Bir sabah, okul yolunda küçük bir çocuk gördüm. Ağlıyordu.
Etrafında insanlar vardı; kimi işe yetişiyor, kimi telefona dalmış, kimi kendi dünyasına gömülmüş... Kimse durup sormuyordu: “Neden ağlıyorsun?”
Oysa o çocuk birinin evladıydı. Bir annenin yüreği, bir babanın emaneti, bir toplumun geleceğiydi.
Yanına oturdum, elimi başına koydum. Bana baktı, gözyaşlarını sildi.
“Bir an seni annem sandım,” dedi.
Boğazım düğümlendi. Çünkü o anda anladım:
Bir çocuğun derdini yalnızca annesi değil, insan olan herkes sormalıydı.
Sordum, “Niçin ağlıyorsun?”
Ve aldığımla yıkıldım:
“Okula gelirken bir abi beni bıçakla kovaladı. Çok korktum. Duvarın dibine saklandım. Ağlıyorum. Ben okumak istiyorum ama artık korkuyorum. Annem babam ayrı, babaannem hasta. Her gün tek başıma geliyorum. Artık okumak istemiyorum...”

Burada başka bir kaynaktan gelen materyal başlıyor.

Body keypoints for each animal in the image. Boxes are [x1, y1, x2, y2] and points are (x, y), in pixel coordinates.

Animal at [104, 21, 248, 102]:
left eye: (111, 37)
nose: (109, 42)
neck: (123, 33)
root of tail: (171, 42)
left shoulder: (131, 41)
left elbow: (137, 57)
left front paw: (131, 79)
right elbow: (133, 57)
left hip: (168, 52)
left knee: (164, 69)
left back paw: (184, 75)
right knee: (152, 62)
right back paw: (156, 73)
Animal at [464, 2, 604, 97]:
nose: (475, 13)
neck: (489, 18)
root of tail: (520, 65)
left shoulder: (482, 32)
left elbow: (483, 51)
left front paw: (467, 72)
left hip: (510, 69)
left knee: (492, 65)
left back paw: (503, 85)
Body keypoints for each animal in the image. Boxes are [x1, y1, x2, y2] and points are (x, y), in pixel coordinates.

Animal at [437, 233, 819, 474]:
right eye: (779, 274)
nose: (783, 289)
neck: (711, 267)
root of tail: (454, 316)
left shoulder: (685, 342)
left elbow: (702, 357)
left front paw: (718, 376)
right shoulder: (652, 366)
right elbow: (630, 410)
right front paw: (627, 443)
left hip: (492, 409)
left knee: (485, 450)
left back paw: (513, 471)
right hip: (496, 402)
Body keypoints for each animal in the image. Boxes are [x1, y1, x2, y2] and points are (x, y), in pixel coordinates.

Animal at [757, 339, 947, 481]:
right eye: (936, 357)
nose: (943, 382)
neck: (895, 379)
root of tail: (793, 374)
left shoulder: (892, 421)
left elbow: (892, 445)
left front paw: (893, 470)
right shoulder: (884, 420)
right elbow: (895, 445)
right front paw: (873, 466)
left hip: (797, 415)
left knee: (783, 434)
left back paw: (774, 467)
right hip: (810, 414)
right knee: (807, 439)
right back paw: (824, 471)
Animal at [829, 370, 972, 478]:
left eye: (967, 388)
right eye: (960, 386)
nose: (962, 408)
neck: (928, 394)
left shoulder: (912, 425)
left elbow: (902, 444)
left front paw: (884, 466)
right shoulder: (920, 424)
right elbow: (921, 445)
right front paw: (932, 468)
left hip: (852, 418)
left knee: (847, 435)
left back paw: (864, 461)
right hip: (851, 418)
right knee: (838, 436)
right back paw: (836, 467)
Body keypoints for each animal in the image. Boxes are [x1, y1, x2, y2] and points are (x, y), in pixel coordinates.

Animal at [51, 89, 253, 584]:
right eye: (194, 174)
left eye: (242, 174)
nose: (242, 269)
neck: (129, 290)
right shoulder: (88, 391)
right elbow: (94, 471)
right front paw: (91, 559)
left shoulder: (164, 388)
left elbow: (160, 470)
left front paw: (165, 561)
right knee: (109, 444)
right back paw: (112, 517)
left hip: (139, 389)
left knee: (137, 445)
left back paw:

Sustum. Çünkü o çocuğun gözyaşında sadece korku değil, bizim eksikliğimiz vardı.
Biz nereye gidiyoruz?
Ne ara böylesine duyarsız olduk?
Bir çocuğun çığlığını duymadan, bir bakışı görmeden geçip gidecek kadar ne zaman “ben” olduk?
Oysa çözüm, “ben”de değil, “biz”de saklı.
Hep ben değil, sen olmalı, siz olmalı, biz olmalı.
Birlikte olduğumuzda, dayanıştığımızda, sorduğumuzda, dinlediğimizde, dokunduğumuzda bu ülke değişir.
Çünkü bir toplum “biz” diyebildiği kadar insandır.
Ve bir çocuk, yalnız ağlıyorsa, orada “biz” yoktur artık.
Şimdi kendimize sormalıyız:
Biz sadece kendimizi mi görüyoruz, yoksa yanımızdan ağlayarak geçen o çocuğu da fark ediyor muyuz?
Bir çocuğun gözyaşı kuruyunca değil, biz yeniden “biz” olunca bu ülke iyileşecek.